DENVER — As Jae-Gyun Hwang flies back to South Korea, at some point he might ponder an important question: What if the Giants had given me a marketable nickname?
Hwang had hoped to get some serious time in September for the Giants. The team chose instead to remove Hwang from the roster and take a second look at Pablo Sandoval, and after some mildly encouraging early returns, the gamble has backfired.
Sandoval was 0-for-4 on Monday at Coors Field and he’s hitless in his last 33 at-bats. That’s the longest streak by a Giant since Johnnie LeMaster made 37 consecutive outs in 1984. Sandoval is batting .196 in 97 at-bats since returning to his first home, with an OPS that’s about 100 points below the mark that inspired the Red Sox to cut bait and swallow $50 million.
Asked about Sandoval after a 4-3 loss, Bruce Bochy said sharply, “We’ve got a few guys cold.”
“It’s not like any young players are tearing it up, either,” Bochy said. “I’m just being honest. He’s had some success here (at Coors) and against their pitcher (Chad Bettis). We’re trying to finish strong and give Pablo a good look with (Ryder) Jones and (Mac) Williamson.”
Before Monday’s game, Bochy said Sandoval is drifting too much in his swing as he prepares to take hacks. It doesn’t help that his aggressiveness on pitches out of the zone is what it was in his first go-around.
The Giants appear to have been wrong about Sandoval, but Bochy is right about one thing: He has plenty of cold hitters, a list that includes Jones, another option at third. Jones didn’t play Monday but the guys who did didn’t do much. Joe Panik and Denard Span had six hits at the top of the order. The other Giants were 1-for-25 at the best hitter’s park in the game.
That made for a tight game, and the Giants generally blow those. Three different players made mistakes in the ninth. Williamson was too far back with a lefty, Charlie Blackmon, at the plate to lead off. He said he didn’t want to let a ball get behind him in the thin air, and the wind was swirling. When Blackmon hit a pop-up to shallow left-center, Williamson’s diving attempt ended with the ball hitting off his glove.

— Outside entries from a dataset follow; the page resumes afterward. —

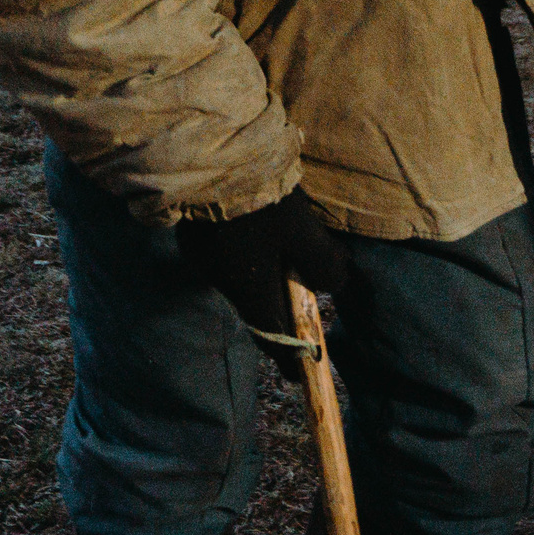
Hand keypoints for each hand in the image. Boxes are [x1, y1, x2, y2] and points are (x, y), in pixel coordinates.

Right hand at [173, 188, 348, 360]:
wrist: (207, 160)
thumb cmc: (260, 202)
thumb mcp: (302, 233)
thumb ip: (323, 264)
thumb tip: (336, 284)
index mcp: (249, 291)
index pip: (272, 337)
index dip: (289, 357)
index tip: (300, 374)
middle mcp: (222, 282)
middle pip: (257, 305)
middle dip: (281, 305)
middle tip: (304, 296)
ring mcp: (204, 259)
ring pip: (243, 277)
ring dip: (266, 272)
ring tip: (289, 252)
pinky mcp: (197, 235)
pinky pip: (228, 254)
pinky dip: (249, 250)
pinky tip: (260, 226)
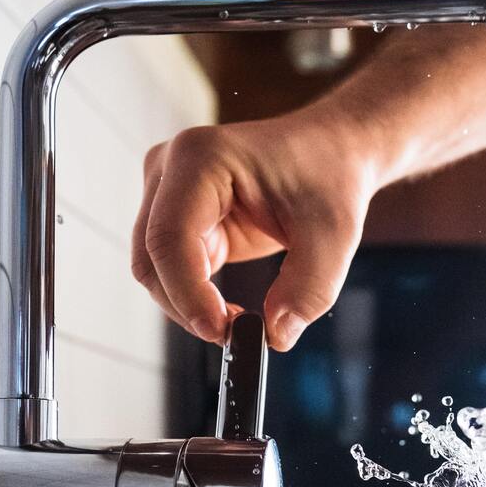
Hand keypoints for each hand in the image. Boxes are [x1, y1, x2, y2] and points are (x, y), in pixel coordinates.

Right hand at [132, 110, 377, 350]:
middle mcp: (171, 168)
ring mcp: (168, 191)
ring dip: (189, 304)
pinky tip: (230, 309)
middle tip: (234, 335)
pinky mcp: (179, 215)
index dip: (187, 292)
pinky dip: (195, 297)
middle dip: (187, 305)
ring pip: (154, 268)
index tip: (222, 330)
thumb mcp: (334, 235)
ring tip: (239, 321)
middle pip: (152, 257)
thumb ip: (309, 289)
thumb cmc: (330, 176)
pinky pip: (172, 269)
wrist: (332, 151)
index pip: (171, 236)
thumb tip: (276, 335)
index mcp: (202, 157)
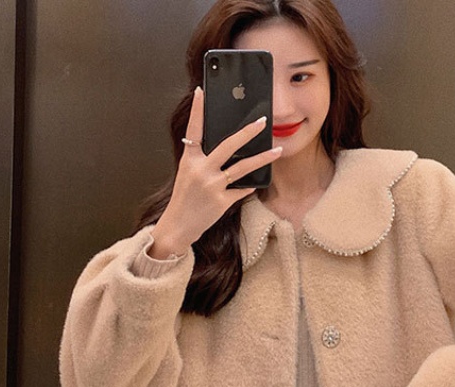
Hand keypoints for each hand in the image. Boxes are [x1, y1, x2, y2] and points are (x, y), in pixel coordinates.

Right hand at [150, 87, 282, 258]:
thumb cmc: (184, 199)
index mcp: (189, 160)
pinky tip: (256, 184)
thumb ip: (202, 160)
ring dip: (262, 158)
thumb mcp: (188, 175)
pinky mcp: (221, 202)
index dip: (197, 111)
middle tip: (263, 122)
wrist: (177, 226)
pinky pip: (241, 190)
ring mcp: (212, 186)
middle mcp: (200, 170)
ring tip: (277, 151)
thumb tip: (227, 148)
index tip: (201, 92)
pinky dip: (248, 187)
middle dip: (248, 132)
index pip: (194, 130)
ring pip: (242, 168)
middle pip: (228, 146)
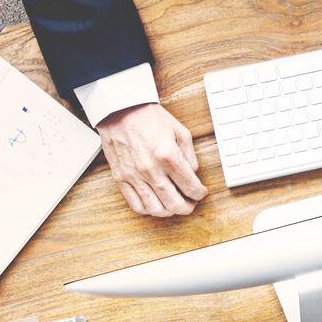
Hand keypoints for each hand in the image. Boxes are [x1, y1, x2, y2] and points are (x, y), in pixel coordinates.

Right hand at [96, 100, 206, 216]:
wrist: (120, 110)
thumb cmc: (148, 118)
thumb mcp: (179, 131)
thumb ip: (189, 156)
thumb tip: (193, 175)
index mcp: (167, 155)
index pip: (190, 186)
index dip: (200, 193)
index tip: (201, 192)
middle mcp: (150, 169)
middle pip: (174, 204)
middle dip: (188, 208)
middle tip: (191, 204)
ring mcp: (133, 176)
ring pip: (155, 209)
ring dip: (169, 212)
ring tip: (174, 205)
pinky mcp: (120, 179)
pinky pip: (136, 205)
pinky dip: (149, 210)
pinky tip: (156, 204)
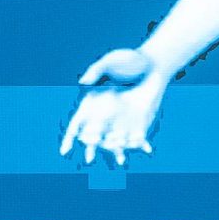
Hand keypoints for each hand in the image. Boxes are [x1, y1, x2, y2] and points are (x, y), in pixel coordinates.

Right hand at [60, 48, 166, 163]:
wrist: (153, 65)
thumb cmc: (128, 60)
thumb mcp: (112, 62)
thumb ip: (97, 71)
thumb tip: (83, 82)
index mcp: (94, 102)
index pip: (77, 123)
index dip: (70, 137)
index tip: (64, 150)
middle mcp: (107, 116)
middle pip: (95, 137)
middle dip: (91, 148)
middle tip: (89, 159)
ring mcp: (124, 121)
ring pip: (116, 141)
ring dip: (117, 150)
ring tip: (119, 159)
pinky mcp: (140, 123)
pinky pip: (137, 139)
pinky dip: (139, 145)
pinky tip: (144, 149)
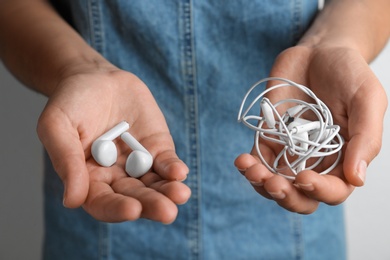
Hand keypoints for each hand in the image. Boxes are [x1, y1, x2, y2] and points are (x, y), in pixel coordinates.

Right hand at [37, 65, 189, 222]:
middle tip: (167, 212)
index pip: (102, 202)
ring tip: (180, 194)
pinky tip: (179, 173)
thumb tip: (72, 200)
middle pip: (134, 198)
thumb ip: (65, 160)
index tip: (132, 209)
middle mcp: (116, 177)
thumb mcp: (58, 126)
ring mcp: (139, 164)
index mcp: (88, 180)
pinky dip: (173, 168)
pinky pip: (167, 162)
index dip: (116, 208)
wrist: (95, 78)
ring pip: (155, 185)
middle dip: (151, 205)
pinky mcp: (157, 148)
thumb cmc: (70, 103)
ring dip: (168, 192)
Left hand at [235, 45, 386, 213]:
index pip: (334, 190)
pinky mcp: (270, 138)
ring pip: (274, 183)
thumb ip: (366, 138)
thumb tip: (357, 179)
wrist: (319, 52)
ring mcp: (291, 151)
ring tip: (251, 170)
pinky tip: (242, 160)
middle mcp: (316, 161)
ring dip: (260, 184)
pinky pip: (258, 160)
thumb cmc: (349, 73)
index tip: (303, 178)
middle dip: (285, 196)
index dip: (319, 192)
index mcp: (344, 159)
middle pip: (301, 196)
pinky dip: (248, 165)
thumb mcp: (367, 99)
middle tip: (272, 183)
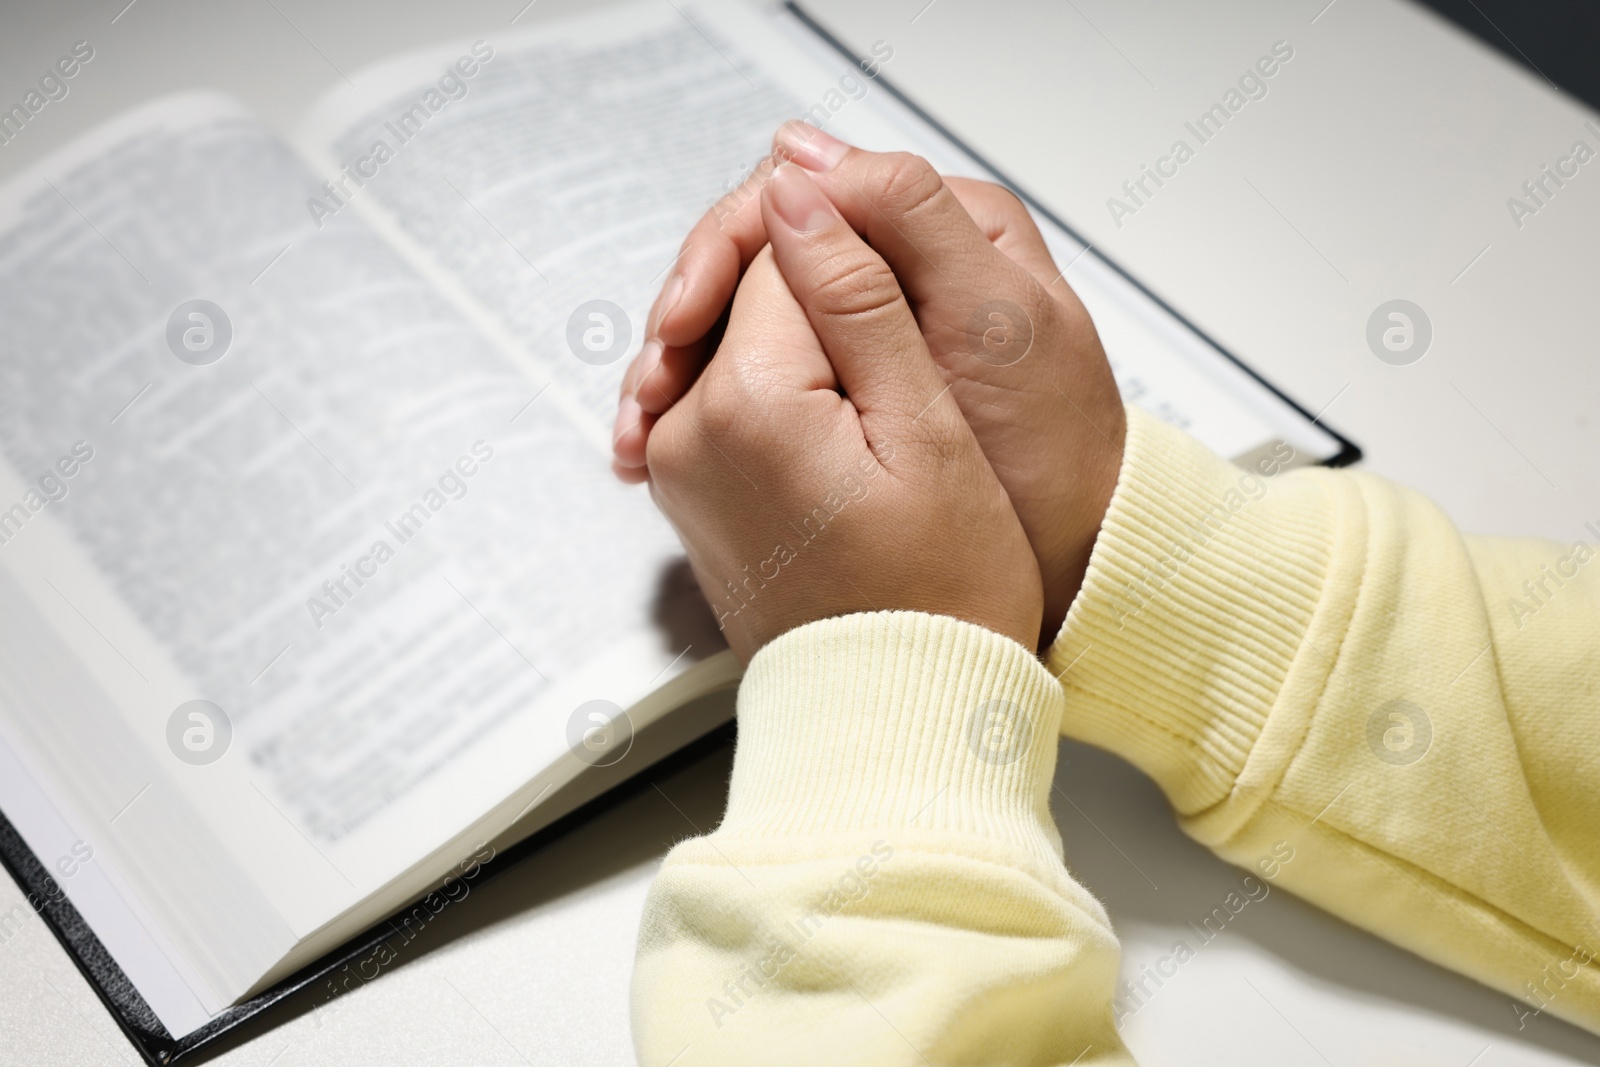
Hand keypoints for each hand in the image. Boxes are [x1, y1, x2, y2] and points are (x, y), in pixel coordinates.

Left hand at [645, 162, 1041, 660]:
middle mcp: (686, 432)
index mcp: (745, 404)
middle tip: (905, 336)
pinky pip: (726, 396)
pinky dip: (781, 385)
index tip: (906, 273)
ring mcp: (678, 468)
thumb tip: (803, 197)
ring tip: (884, 389)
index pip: (778, 252)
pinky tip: (840, 417)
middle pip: (742, 292)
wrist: (893, 708)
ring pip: (736, 340)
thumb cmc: (937, 593)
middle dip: (821, 289)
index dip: (849, 238)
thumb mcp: (927, 428)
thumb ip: (860, 300)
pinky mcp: (690, 494)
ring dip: (804, 338)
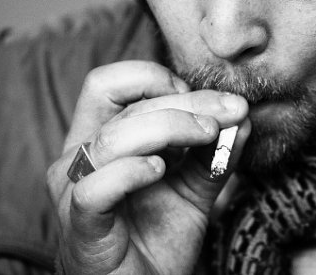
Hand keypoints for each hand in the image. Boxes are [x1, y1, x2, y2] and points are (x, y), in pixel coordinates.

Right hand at [46, 61, 249, 274]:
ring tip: (208, 135)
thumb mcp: (194, 185)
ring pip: (114, 137)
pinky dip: (132, 172)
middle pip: (122, 103)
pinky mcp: (81, 225)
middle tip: (230, 111)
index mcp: (99, 139)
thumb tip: (242, 116)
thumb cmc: (158, 237)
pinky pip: (97, 188)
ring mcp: (73, 191)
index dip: (158, 79)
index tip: (204, 101)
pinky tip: (161, 171)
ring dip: (170, 126)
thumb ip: (214, 152)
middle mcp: (78, 157)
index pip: (112, 82)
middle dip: (184, 100)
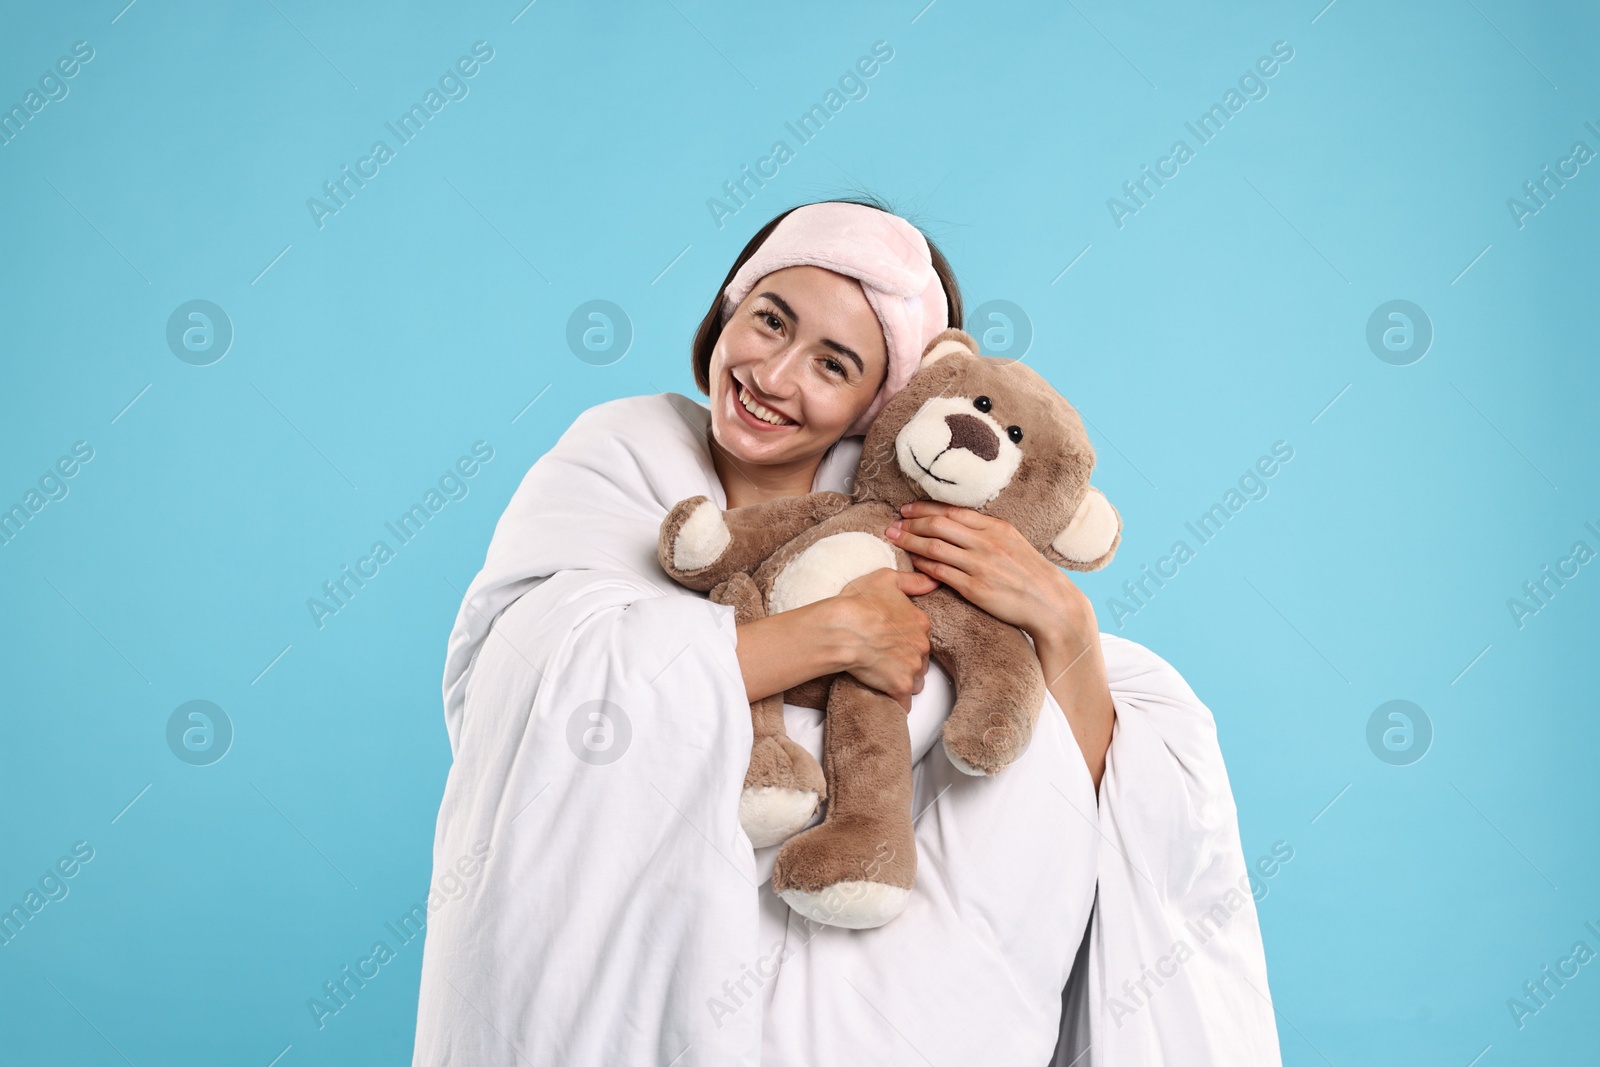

Blackmon reached second, and Steven Okert intentionally walked Nolan Arenado and then unintentionally walked Gerardo Parra to put Cory Gearrin in a tough spot.
Gearrin struck out Pat Valaika, but Joe West did him no favors by Joe West-ing it up and opening the next at-bat by ruling a clear strike was a ball. Gearrin sprayed three more to Carlos Gonzalez, walking in the winning run.
“Regardless (of the first pitch) I have to come in there and throw strikes and make better pitches,” Gearrin said. “It’s just unacceptable for me to come in and not throw strikes and make that a competitive at-bat.”
The Giants didn’t have many competitive at-bats once it got past the top two in their order. Afterward, Bochy sat in the dugout for a few minutes and stared out at the field. When he met with reporters, he acknowledged that Sandoval will need another day off to try and clear his head and fix his swing.
“We just gave him a day off,” Bochy said. “We just gave him a day off not too long ago.”